Some few parts struck me as rather heterogeneous, but I do not know whether to an extent that at all signified. I missed however, a good deal, some general heading to the chapters, such as the two or three principal places visited. One has no right to expect an author to write down to the zero of geographical ignorance of the reader; but I not knowing a single place, was occasionally rather plagued in tracing your course.

Sometimes in the beginning of a chapter, in one paragraph your course was traced through a half dozen places; anyone, as ignorant as myself, if he could be found, would prefer such a disturbing paragraph left out. I cut your map loose, and I found that a great comfort; I could not follow your engraved track. I think in a second edition, interspaces here and there of one line open, would be an improvement.
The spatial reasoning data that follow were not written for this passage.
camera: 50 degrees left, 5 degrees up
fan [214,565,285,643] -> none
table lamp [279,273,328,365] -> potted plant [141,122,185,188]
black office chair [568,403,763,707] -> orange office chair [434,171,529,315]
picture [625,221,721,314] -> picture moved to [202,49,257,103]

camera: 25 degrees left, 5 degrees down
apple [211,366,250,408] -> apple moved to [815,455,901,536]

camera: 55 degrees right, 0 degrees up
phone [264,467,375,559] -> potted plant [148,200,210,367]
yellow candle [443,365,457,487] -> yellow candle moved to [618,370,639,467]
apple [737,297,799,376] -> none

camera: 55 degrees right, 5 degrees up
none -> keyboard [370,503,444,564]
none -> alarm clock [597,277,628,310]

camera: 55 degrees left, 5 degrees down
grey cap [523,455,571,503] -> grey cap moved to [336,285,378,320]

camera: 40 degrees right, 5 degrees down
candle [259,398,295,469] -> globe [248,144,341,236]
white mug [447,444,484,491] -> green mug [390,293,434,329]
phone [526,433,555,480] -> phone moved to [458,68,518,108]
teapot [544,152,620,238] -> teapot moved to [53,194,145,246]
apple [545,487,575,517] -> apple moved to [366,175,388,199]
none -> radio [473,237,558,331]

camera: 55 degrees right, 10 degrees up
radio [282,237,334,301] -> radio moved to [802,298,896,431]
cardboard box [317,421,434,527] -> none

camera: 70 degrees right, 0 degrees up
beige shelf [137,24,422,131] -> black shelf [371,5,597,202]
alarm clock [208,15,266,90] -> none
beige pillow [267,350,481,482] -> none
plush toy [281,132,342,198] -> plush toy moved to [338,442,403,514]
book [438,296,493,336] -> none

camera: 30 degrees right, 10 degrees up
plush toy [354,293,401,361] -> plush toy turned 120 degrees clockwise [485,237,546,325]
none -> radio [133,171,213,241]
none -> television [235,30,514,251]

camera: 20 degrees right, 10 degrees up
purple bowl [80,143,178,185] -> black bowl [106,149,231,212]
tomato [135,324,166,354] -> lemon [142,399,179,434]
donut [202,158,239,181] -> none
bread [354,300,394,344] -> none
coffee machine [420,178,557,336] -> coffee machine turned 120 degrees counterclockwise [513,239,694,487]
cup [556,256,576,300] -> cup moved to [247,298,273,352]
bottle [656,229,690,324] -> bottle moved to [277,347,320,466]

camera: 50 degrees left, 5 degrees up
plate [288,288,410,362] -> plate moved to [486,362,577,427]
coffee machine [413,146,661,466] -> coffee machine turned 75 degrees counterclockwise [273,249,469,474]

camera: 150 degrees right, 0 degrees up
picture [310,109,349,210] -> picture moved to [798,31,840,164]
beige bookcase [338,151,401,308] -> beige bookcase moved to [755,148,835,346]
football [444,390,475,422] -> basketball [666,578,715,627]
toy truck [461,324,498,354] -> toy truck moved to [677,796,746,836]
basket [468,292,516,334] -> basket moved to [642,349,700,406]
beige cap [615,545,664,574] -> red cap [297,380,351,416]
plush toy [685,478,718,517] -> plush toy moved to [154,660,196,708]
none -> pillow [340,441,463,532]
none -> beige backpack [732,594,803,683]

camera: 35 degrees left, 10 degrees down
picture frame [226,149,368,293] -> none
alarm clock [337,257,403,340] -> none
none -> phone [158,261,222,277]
By the way, I take credit to myself in giving my Journal a less scientific air in having printed all names of species and genera in Romans; the printing looks, also, better. All the illustrations strike me as capital, and the map is an admirable volume in itself. If your 'Principles' had not met with such universal admiration, I should have feared there would have been too much geology in this for the general reader; certainly all that the most clear and light style could do, has been done. To myself the geology was an excellent, well-condensed, well-digested résumé of all that has been made out in North America, and every geologist ought to be grateful to you. The summing up of the Niagara chapter appeared to me the grandest part; I was also deeply interested by your discussion on the origin of the Silurian formations. I have made scores of scores marking passages hereafter useful to me.

All the coal theory appeared to me very good; but it is no use going on enumerating in this manner. I wish there had been more Natural History; I liked all the scattered fragments. I have now given you an exact transcript of my thoughts, but they are hardly worth your reading.

C. Darwin to C. Lyell.

Down, August 25th [1845].

MY DEAR LYELL,-This is literally the first day on which I have had any time to spare; and I will amuse myself by beginning a letter to you.

I was delighted with your letter in which you touch on Slavery; I wish the same feelings had been apparent in your published discussion. But I will not write on this subject, I

should perhaps annoy you, and most certainly myself. I have exhaled myself with a paragraph or two in my Journal. on the sin of Brazilian slavery; you perhaps will think that it is in answer to you; but such is not the case. I have remarked on nothing which I did not hear on the coast of South America. My few sentences, however, are merely an explosion of feeling. How could you relate so placidly that atrocious sentiment about separating children from their parents; and in the next page speak of being distressed at the whites not having prospered; I assure you the contrast made me exclaim out. But I have broken my intention, and so no more on this odious deadly subject.

**

There is a favourable, but not strong enough review on you, in the Gardeners' Chronicle. I am sorry to see that Lindley abides by the carbonic acid gas theory. By the way, I was much pleased by Lindley picking out my extinction paragraphs and giving them uncurtailed. To my mind, putting the comparative rarity of existing species in the same category with extinction has removed a great weight; though of course it does not explain anything, it shows that until we can explain comparative rarity, we ought not to feel any surprise at not explaining extinction. ..

I am much pleased to hear of the call for a new edition of the 'Principles': what glorious good that work has done. I fear this time you will not be amongst the old rocks; how I shall rejoice to live to see you publish and discover another stage below the Silurian-it would be the grandest step possible, I think. I am very glad to hear what progress Bunbury is making in fossil Botany; there is a fine hiatus for him to fill up in this country. I will certainly call on him this winter. . . . From what little I saw of him, I can quite believe everything which you say of his talents.

* In the passage referred to, Lyell does not give his own views, but those of a planter.